Sethennai, the wizard, is after an object that is rumored to contain the secrets of great magic, and in all honesty, I've never hated a character that much. he was brilliantly written to make you doubt your emotions towards him until finally you come to realize at the same time as Csorwe and Tal that he is the shittiest person to have ever existed (in any book you've ever read). I LOVED how A.K. Larkwood was capable of doing that, and then she went and did the exact opposite with Oranna, a librarian from the House of Silence, the cult that sacrifices children to The Unspoken Name (their god). My feelings on her progressed from complete hatred to what I call "me falling in love with every morally gray character that shows a bit of affection after committing unspeakable war crimes".

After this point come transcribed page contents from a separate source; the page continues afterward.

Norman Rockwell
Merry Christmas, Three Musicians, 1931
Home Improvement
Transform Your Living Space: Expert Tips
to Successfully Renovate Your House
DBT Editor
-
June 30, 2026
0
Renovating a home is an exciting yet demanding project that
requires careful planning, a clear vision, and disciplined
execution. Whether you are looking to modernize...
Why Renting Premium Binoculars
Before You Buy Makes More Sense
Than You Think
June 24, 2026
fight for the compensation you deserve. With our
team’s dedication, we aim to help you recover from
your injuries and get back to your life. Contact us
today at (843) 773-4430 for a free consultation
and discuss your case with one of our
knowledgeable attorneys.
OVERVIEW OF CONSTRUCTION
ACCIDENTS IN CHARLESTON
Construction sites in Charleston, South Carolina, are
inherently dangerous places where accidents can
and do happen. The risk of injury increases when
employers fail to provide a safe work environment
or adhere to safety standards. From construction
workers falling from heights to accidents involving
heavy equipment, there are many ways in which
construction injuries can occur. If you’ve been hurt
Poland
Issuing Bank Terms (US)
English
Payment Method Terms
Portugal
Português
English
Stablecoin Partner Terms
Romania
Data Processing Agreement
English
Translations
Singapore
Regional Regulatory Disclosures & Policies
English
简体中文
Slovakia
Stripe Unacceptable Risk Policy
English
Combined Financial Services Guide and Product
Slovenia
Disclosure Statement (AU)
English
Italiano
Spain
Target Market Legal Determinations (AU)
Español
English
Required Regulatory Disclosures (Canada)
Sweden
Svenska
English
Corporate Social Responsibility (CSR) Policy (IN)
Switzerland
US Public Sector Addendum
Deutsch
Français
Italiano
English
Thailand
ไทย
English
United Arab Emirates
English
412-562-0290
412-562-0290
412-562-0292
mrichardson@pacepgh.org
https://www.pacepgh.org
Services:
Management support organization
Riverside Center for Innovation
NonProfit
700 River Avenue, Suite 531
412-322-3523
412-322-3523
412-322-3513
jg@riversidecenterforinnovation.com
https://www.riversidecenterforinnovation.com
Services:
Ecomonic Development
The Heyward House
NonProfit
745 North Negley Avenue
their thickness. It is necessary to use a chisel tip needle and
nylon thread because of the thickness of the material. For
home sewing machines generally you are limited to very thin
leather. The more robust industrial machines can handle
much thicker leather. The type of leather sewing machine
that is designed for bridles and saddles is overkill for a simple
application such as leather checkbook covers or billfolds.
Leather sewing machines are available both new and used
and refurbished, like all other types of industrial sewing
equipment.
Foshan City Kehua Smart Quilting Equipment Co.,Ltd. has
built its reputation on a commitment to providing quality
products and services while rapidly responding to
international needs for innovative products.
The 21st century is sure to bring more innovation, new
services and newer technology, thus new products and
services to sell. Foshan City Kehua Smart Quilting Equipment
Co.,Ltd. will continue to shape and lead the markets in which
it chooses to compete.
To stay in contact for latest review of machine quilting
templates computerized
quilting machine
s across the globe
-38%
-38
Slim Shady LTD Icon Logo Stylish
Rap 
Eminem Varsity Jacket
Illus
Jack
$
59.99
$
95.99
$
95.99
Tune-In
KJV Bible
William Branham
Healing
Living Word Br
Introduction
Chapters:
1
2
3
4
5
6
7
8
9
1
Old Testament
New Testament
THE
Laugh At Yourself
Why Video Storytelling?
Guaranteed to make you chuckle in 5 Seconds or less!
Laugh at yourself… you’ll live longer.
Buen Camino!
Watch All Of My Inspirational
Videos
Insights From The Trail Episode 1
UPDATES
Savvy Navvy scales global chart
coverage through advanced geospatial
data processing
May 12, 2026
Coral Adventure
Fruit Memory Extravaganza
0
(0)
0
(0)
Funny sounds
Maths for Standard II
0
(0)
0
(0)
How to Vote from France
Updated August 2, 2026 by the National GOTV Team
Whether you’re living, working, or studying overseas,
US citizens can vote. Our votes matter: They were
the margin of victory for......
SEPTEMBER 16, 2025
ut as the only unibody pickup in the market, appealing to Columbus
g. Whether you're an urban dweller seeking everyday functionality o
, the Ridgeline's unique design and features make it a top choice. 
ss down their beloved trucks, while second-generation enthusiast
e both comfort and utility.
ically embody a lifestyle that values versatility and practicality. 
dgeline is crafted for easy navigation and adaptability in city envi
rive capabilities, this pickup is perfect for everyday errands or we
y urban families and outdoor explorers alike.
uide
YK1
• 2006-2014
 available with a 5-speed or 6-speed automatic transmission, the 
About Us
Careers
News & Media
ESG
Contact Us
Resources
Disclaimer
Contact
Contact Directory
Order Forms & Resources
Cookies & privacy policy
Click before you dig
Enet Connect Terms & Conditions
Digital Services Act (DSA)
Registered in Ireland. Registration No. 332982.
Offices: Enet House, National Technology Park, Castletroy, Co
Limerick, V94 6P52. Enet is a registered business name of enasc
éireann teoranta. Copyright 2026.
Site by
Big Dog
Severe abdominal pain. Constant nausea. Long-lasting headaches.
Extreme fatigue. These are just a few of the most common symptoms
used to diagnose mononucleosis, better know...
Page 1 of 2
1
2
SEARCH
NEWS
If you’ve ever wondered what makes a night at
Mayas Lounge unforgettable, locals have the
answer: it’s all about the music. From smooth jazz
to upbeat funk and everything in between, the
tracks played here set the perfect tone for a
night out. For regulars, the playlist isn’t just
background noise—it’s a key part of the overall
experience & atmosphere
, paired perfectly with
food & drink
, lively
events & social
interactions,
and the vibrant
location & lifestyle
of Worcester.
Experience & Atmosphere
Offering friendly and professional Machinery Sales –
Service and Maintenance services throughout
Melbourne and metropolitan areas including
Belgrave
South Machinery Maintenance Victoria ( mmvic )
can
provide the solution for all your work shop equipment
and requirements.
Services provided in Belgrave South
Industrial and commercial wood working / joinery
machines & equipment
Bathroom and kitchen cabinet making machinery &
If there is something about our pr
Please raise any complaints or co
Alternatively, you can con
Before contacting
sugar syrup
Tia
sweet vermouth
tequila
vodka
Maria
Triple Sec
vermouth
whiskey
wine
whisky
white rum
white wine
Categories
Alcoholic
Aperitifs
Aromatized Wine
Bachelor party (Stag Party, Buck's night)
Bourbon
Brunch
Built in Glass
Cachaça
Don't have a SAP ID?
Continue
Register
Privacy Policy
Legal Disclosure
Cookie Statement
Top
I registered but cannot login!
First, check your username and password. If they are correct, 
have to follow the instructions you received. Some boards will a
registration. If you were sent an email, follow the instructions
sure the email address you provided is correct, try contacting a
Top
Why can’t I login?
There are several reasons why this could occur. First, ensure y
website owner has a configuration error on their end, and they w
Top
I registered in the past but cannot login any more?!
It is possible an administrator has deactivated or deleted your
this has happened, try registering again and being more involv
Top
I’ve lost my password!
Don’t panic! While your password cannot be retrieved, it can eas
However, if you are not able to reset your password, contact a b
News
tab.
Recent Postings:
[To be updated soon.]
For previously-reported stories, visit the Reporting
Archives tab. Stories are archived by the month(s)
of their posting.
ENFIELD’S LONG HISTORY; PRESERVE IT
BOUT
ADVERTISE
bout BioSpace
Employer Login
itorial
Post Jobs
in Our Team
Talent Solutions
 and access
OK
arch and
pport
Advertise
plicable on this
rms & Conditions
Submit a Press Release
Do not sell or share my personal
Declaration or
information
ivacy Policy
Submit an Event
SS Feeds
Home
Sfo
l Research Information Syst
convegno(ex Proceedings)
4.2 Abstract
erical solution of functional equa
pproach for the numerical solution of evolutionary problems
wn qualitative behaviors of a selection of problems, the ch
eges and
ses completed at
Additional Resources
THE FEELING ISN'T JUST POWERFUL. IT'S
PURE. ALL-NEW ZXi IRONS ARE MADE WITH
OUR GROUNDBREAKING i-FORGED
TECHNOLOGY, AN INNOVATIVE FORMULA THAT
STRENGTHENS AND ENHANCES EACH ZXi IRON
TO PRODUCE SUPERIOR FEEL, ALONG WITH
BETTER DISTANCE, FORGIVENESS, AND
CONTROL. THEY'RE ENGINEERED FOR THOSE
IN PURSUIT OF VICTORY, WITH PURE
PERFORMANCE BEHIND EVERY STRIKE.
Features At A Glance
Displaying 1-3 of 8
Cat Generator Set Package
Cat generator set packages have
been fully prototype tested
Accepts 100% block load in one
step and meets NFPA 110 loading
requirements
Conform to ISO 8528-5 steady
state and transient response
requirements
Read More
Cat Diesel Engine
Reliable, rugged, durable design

Finally, I just have one comment on the plot process. I think the series in general would've been even better if it was divided into more than two books. A LOT of things happened that were essentially skimmed over to a certain extent. A.K. Larkwood could have published at least 4 books with the events of these two if she went more into detail of some "in-between" events.
Regardless, I LOVED this duology, and I can't wait to read more of A.K. Larkwood's worlds.
P.S. I wanted there to be more exploration of the romance between Csorwe and Shuthmili. I loved every moment between them I just wished we saw a bit more.
P.P.S. My favorite trope is overpowering "bad-guy" royal Goddess impossibly in love with a troublemaker idiot that is the noblest person in existence.